Tokens and PR velocity won’t tell you if your AI investment is paying off

At CTO Craft Con, Dr. Catherine Hicks (founder of Catharsis Consulting and researcher on open-science work involving 15,000+ developers) argued that most engineering measurement failures aren’t really data problems.
No matter how much dashboards you vibe-code (we all do that nowadays, don’t we?), the problem is theoretical: understanding what causal model your metrics are actually testing.
Are you building spike lines?
Hicks opened with a historical detour that turned out to be her sharpest part of the argument. Probably a bit brutal from today’s point of view, but early electricity measurement looked straightforward: count the deaths, count the lumens, measure the hours of labor saved.
Why the number of deaths? Those numbers made sense relative to what came before. Gas infrastructure occasionally caused sidewalks to explode. Zero to ten electrocution deaths in a neighborhood looked different once you remembered that twenty people you knew had died from the sidewalk going up.
Measurement always encodes a comparison, and if you do not make that comparison explicit, your metric will mislead you.
The more cutting example was the spike line. In early U.S. rural electrification, large power companies would create something called a spike line.

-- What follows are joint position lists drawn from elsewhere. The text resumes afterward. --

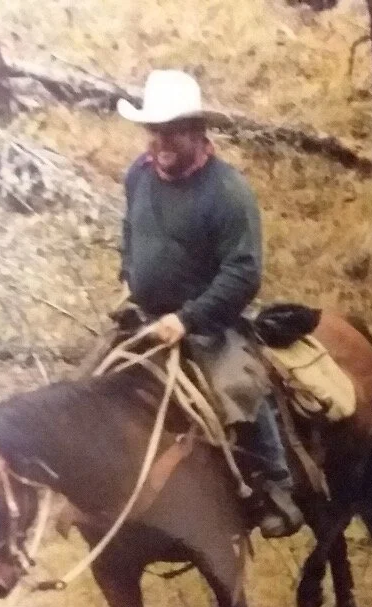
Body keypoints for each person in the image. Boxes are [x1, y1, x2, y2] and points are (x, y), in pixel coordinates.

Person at [115, 69, 303, 538]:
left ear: (197, 132)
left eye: (171, 130)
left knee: (238, 386)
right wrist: (127, 278)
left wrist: (188, 318)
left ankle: (276, 484)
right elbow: (130, 234)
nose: (159, 140)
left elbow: (243, 273)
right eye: (153, 129)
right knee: (94, 379)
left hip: (209, 323)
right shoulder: (138, 174)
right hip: (145, 316)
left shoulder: (227, 192)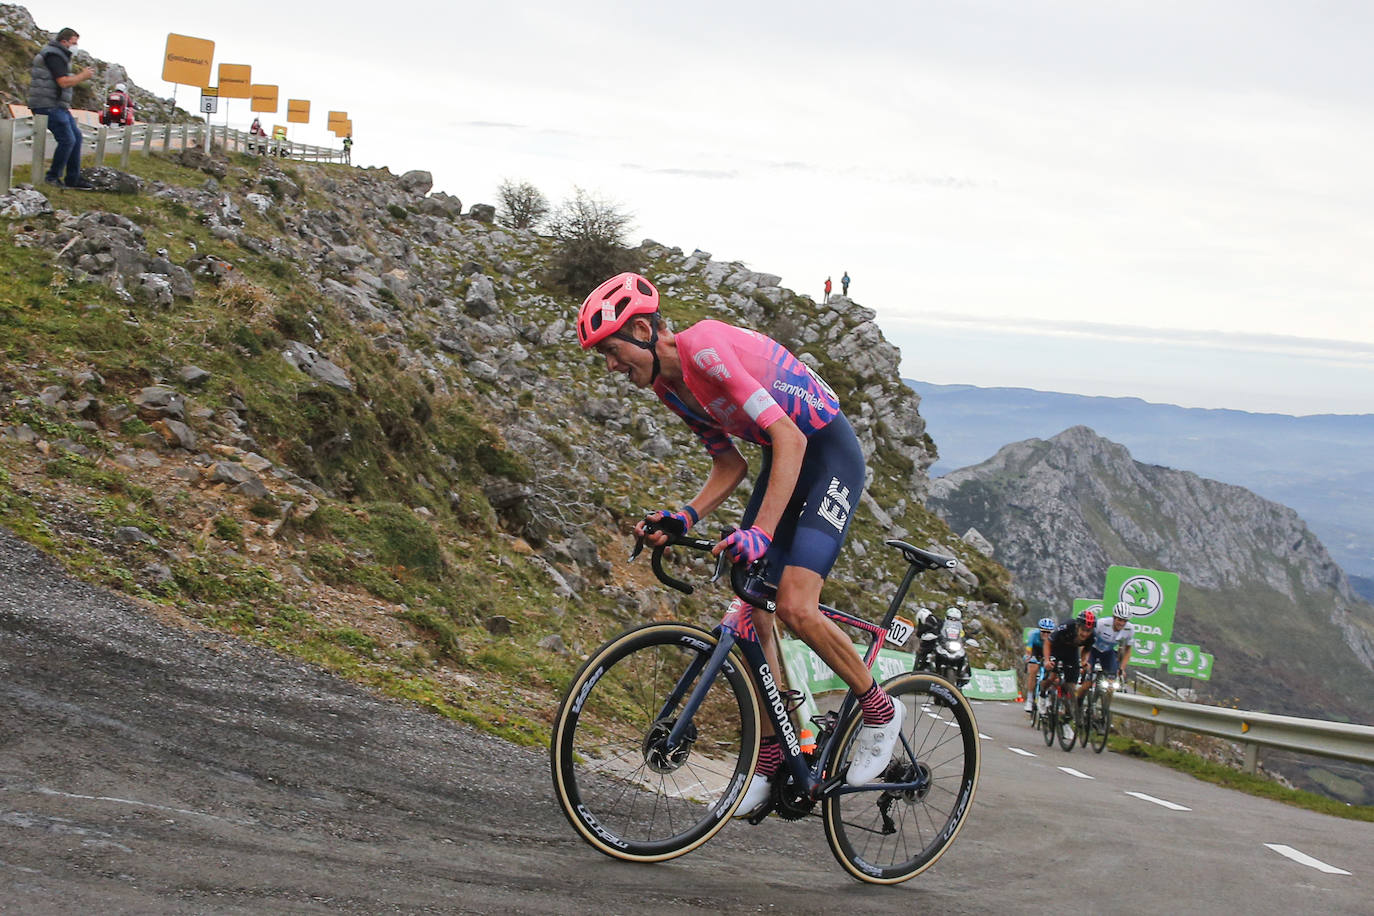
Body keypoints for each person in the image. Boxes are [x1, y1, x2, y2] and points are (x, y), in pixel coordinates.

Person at [578, 271, 903, 817]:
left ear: (640, 329)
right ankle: (774, 757)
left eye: (611, 351)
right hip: (786, 457)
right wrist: (684, 517)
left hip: (826, 452)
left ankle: (879, 711)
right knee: (749, 607)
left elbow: (792, 437)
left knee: (797, 605)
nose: (610, 366)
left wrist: (761, 532)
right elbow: (728, 462)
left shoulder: (704, 351)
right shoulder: (666, 386)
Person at [27, 27, 95, 190]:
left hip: (57, 105)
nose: (76, 46)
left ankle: (73, 178)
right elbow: (63, 82)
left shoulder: (59, 55)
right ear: (64, 42)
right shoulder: (54, 55)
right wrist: (82, 76)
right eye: (74, 42)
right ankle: (53, 177)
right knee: (68, 139)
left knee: (76, 137)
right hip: (48, 105)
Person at [1044, 610, 1094, 719]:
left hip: (1071, 654)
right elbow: (1048, 642)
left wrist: (1084, 661)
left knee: (1071, 686)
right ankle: (1042, 695)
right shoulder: (1066, 626)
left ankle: (1066, 717)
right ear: (1077, 626)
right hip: (1056, 649)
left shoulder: (1091, 636)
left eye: (1088, 631)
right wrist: (1047, 660)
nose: (1085, 634)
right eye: (1083, 630)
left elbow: (1086, 649)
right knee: (1052, 676)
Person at [1089, 602, 1136, 684]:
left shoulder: (1130, 629)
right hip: (1092, 650)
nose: (1121, 623)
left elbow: (1128, 650)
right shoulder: (1102, 623)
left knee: (1112, 683)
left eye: (1124, 621)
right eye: (1119, 620)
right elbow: (1087, 639)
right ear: (1114, 617)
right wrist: (1084, 660)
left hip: (1108, 652)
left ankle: (1107, 696)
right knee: (1087, 682)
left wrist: (1122, 668)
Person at [1022, 616, 1056, 712]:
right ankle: (1029, 699)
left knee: (1053, 671)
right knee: (1033, 668)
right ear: (1039, 630)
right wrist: (1028, 657)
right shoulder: (1033, 635)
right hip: (1036, 652)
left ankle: (1048, 695)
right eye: (1043, 631)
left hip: (1048, 653)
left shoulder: (1054, 638)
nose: (1045, 634)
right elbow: (1029, 650)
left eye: (1048, 632)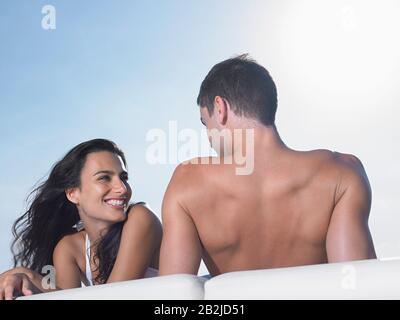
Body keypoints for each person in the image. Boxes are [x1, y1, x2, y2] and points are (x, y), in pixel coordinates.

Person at [159, 54, 376, 276]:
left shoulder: (186, 183)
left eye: (206, 123)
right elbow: (357, 289)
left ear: (220, 107)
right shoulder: (342, 174)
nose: (208, 138)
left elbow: (173, 300)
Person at [0, 139, 162, 299]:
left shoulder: (141, 218)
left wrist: (31, 276)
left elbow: (113, 297)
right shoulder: (70, 247)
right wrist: (22, 279)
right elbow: (66, 298)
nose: (122, 188)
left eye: (124, 177)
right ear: (73, 193)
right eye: (104, 178)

It’s a single wire that ran through a region, sometimes connected to nothing more useful than a light in a shed, in order to legally claim the territory and block rural co-ops from building real infrastructure. The federal government that was measuring electrification by the presence of a line wasn’t measuring access but the exact opposite.

Hicks argued that engineering organizations are building spike lines right now, and mostly do not know it.
Measurement failures usually come back to theory failures.
The loudest thing (on Slack) might not be the most important
A change theory, in her framing, is a causal model: if I give engineers more ramp time on this language, they will engage differently with these processes, and that will produce a business outcome. Everyone operates inside such models, but most teams never make them explicit.
The result is that they default to measuring what is visible, what is fast to collect, or what is loudest on Slack. None of those is necessarily connected to the outcome they care about.
On AI specifically, she identified three recurring failure modes:
ed patterns within weeks. Third, measuring only at the individual level while ignoring the interaction between the tool, the team, the task, the project goals, and organizational culture – a system Hicks described as having too many interaction terms for any human to hold simultaneously.
- Treating developers as interchangeable units producing identical work, when they’re actually using AI in highly individual contexts.
- Reading early spikes in code volume as a stable signal, when research on open-source repositories shows those spikes often normalize into different patterns within weeks.
- Measuring only at the individual level while ignoring the interaction between the tool, the team, the task, the project goals, and organizational culture – a system Hicks said has too many interaction terms for any person to hold at once.
Her response to that complexity was deliberate: stop trying to measure everything.
Your job is not to measure everything that’s happening. What you really need to do is think about what in your organization are the key signals to measure if they give you two things.
Those two things are levers, predictors of large behavioral patterns, or blockers you can actually remove, and shared outcomes you can hold the organization accountable to over time.
Correlation between learning culture and team effectiveness
Hicks drew on her own research to illustrate what a well-theorized lever looks like.
In a 2024 study of over 3,000 working developers, her team tested whether learning culture could reduce the identity threat that developers report feeling from AI. Teams with strong learning cultures, defined as believing they have organizational support to learn, and rejecting fixed-mindset assumptions about what makes someone technically capable, cut their AI-related identity threat by 50% or more. She has since replicated the correlation between learning culture and team effectiveness across multiple engineering organizations, and found that reaching the highest effectiveness tier requires clearing a threshold of learning culture, not just improving incrementally.
The practical upshot for leaders: if you want to measure whether your AI investment is working, you probably should not start with token consumption or PR velocity. You should ask whether developers believe their organization treats learning as legitimate work.
What if your metrics are broken?
On the question of what to actually do when you realize your metrics are broken, Hicks was direct. Describe how you got there. Find the argument you lost, or the organizational story that made a bad measure feel safe to commit to. Then build a change theory first, and derive the measures from that, not the other way around.
She closed with a framing that captured her broader position: you are not trying to map every variable in a complex system. You are trying to create enough shared understanding that people will tell you what is actually happening.
You will become the person who can hear what is really happening. You will be the person who will start to hear: I think we’re measuring spike lines over here.
That, she argued, is more useful than any dashboard.